Do you remember that famous line from Top Gun when Tom Cruise, in his nicer days :-), said, "I feel the need, the need for speed!" There’s a lot of truth to that isn’t there? You feel it, don’t you? When you call customer support, you don’t want to be put on hold for twenty minutes, let alone one. When you order a product, you don’t want to wait, "six to eight weeks," for delivery, let alone two days. When you send an email to a company, you don’t want to wait for days to receive a replay. You want it fast. You want it now. And whoever delivers with that kind of speed is probably the one you call, "remarkable," correct? Absolutely!

Last week, I sent an email to fifteen different companies to request something for one of my clients. The first one to respond, within thirty minutes of my sending it out, got my "You’re remarkable!" response email. A couple straggled in over the next 24 hours and got the "Thanks for getting back to me," response (good but not as impressive). And more than half still haven’t responded. So if I were going to recommend a company to someone else, which company do you think I’d recommend?

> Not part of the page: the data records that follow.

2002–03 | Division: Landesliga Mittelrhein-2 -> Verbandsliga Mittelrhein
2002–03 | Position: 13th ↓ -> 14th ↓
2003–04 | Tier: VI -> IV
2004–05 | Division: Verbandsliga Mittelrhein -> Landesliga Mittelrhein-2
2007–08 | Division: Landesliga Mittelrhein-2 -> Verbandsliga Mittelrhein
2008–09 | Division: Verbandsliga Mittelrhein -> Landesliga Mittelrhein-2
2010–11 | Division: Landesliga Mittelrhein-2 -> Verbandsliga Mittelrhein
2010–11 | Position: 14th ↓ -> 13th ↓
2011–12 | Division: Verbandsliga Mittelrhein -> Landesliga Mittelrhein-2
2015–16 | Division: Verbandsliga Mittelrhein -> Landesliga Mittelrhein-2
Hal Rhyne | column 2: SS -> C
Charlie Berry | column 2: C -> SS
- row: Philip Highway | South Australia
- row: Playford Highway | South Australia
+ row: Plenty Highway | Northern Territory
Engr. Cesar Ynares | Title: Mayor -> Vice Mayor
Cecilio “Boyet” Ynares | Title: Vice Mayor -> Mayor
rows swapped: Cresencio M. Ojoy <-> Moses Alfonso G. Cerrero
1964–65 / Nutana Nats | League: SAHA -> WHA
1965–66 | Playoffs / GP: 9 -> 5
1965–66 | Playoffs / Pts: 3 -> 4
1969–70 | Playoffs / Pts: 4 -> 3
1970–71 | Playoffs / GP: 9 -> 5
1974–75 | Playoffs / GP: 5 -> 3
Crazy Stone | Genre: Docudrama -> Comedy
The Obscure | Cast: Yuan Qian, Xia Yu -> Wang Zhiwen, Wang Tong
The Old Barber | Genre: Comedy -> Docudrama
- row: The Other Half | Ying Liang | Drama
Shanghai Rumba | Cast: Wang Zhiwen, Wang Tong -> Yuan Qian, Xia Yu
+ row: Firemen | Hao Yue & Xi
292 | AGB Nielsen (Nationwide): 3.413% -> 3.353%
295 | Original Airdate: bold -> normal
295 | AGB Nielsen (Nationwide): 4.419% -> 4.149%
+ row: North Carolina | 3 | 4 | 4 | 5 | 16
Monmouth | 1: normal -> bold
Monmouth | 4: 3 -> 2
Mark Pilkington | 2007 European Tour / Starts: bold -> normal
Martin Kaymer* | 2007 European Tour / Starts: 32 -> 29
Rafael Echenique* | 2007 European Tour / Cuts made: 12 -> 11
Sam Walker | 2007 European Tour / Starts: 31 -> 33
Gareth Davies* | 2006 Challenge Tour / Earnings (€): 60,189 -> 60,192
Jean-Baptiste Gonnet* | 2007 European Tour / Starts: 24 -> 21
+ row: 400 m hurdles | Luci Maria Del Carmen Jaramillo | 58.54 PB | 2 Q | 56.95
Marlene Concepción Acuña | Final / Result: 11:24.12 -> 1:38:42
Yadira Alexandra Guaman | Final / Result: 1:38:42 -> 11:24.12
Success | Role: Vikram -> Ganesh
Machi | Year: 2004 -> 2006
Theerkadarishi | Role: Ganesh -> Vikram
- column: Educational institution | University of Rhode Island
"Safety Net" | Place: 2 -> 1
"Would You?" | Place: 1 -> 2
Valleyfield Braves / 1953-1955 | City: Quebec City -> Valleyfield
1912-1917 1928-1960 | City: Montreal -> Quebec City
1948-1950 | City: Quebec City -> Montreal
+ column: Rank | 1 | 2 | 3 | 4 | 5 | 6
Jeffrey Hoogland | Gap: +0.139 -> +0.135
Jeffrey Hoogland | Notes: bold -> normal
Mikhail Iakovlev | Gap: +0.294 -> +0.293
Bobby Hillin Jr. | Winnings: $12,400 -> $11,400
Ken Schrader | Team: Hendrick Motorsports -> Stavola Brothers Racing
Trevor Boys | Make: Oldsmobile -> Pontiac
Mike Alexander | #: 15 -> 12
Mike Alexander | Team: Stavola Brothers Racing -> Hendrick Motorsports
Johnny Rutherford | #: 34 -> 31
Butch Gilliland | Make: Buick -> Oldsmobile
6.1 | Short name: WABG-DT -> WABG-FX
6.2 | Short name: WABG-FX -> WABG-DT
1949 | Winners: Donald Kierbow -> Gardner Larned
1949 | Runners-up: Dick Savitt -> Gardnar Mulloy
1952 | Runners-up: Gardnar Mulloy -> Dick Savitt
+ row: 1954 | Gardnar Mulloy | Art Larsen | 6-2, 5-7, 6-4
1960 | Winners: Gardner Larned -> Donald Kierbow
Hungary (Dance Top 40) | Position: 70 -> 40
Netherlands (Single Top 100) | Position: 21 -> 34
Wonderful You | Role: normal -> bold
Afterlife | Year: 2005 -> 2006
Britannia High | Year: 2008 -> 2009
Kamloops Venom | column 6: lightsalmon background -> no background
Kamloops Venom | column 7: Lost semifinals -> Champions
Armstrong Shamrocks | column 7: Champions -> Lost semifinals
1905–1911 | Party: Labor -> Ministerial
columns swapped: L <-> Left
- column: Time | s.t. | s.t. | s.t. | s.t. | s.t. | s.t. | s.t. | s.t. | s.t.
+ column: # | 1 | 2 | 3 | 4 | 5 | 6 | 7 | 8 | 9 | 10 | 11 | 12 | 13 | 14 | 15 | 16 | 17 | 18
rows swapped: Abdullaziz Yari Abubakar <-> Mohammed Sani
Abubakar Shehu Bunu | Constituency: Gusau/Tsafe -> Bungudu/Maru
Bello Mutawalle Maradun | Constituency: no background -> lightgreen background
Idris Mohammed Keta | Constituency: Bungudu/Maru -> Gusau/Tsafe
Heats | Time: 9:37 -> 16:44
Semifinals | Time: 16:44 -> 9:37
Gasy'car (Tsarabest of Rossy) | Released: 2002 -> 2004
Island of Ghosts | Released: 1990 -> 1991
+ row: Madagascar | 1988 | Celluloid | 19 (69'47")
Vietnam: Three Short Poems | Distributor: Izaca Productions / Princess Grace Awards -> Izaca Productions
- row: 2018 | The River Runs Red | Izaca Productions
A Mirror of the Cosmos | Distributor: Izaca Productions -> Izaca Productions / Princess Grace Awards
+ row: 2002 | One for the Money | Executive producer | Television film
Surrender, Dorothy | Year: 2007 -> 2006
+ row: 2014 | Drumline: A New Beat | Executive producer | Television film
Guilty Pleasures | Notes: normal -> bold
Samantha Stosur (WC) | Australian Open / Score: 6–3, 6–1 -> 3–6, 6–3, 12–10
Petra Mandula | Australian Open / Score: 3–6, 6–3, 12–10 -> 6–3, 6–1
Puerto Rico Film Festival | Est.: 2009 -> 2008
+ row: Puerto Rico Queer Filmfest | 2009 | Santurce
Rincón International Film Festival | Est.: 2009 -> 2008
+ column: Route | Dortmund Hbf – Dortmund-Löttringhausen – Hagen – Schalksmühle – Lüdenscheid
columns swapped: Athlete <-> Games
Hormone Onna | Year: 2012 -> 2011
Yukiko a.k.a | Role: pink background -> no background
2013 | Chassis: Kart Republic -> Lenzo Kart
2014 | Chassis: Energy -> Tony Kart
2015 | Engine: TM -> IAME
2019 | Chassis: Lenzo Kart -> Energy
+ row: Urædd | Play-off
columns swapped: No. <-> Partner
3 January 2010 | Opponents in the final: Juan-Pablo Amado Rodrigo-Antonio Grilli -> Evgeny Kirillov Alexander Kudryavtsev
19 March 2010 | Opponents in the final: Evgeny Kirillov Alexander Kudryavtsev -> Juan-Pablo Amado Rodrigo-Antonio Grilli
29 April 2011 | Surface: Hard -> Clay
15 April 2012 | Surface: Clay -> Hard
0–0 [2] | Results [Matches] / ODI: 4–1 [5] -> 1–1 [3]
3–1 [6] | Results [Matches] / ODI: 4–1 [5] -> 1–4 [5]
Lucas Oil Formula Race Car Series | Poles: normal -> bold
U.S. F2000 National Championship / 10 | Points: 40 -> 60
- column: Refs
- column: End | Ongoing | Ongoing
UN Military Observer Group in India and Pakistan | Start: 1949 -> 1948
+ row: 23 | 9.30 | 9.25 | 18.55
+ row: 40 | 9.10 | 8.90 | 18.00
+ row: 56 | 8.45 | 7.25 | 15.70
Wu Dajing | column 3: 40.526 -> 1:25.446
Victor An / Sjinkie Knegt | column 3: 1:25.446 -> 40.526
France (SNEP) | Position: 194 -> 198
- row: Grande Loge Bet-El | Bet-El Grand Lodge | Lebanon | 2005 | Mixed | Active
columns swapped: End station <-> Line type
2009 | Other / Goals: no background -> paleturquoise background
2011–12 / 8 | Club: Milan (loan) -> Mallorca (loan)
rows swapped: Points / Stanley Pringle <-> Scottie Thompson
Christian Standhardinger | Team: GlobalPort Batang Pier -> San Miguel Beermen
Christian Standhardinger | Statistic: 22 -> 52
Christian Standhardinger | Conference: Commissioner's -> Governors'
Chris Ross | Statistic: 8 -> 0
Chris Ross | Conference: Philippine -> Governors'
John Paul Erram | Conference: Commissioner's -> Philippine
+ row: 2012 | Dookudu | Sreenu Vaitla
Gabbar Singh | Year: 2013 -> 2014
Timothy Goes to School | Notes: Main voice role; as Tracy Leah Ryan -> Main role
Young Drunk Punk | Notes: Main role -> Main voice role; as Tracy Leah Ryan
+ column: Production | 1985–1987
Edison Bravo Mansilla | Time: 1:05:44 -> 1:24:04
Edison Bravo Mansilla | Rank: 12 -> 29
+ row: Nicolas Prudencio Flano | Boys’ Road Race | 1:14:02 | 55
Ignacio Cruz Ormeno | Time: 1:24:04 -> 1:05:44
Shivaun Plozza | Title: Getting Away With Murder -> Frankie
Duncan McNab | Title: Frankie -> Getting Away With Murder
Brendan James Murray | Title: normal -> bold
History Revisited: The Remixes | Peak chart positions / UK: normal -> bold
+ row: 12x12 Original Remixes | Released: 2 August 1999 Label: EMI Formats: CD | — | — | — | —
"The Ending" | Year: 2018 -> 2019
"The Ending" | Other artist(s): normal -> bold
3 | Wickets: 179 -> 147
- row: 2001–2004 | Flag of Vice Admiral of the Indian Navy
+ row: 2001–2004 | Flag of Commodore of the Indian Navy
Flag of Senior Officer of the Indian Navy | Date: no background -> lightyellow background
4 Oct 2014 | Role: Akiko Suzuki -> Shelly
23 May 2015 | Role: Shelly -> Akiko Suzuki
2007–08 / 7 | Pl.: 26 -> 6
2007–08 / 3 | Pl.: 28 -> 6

Earlier this year, when I went to buy my 2007 Infiniti G35x, I went to the local dealer and tried to work out a deal. No go. They didn’t have the right car on the lot and they didn’t have the right price. No problem. We  kept in contact over the next few weeks. Eventually I said, "Enough. There have got to be other Infiniti dealers around here." So I went online and found two that were within an hour’s drive. I then sent two emails to the "internet" sales person. Within minutes I got my first response, at around 5:00 p.m., for the exact car I wanted and at a great price. So I called the lady but was told she had left for the day. A few minutes later, I got an email from the other dealer, a guy. I called him back. He was in. As we were talking, the lady called back, The two of them got in a bidding war and within a short span of time, I got the car I wanted at a better price than I had seen listed anywhere on the internet. Not bad, but it got even better.

One of the reasons I went with the guy from Annapolis (about an hour’s drive from my house) wasn’t just because his price was better, but because he was willing to drive the car to me that next morning (i.e. I never even had to leave my house to buy my car–which at 0-60 mph in 5.2 seconds clearly meets my need for speed :-). Even better, it turns out, he didn’t have the car on his lot. He picked it up from my local Infiniti dealer on his way to my house (i.e. my local dealer didn’t even know he had the car I wanted on his lot!). Isn’t that incredible?

Any way you add it up, we all love speed. Though the concept of speed as a differentiator isn’t a new concept, it is important one. So think about your company–right now. Not how it was or how it might be someday, but how it is right now. What grade would you give your company on the issue of speed? How fast do you respond to email? Or phone calls? Or inquires? How fast do you respond to service calls? How fast is your repair time? How fast is your delivery? And how do you know if your answers to the previous questions are correct?

Then make it personal. How fast are you? Do you respond quickly? How quickly do you get things done? Do you have a reputation for speed? I hope so, because as Hung found out on Top Chef this season, the person who is the fastest will always have other people remarking about their speed–and usually with a look of awe on their faces!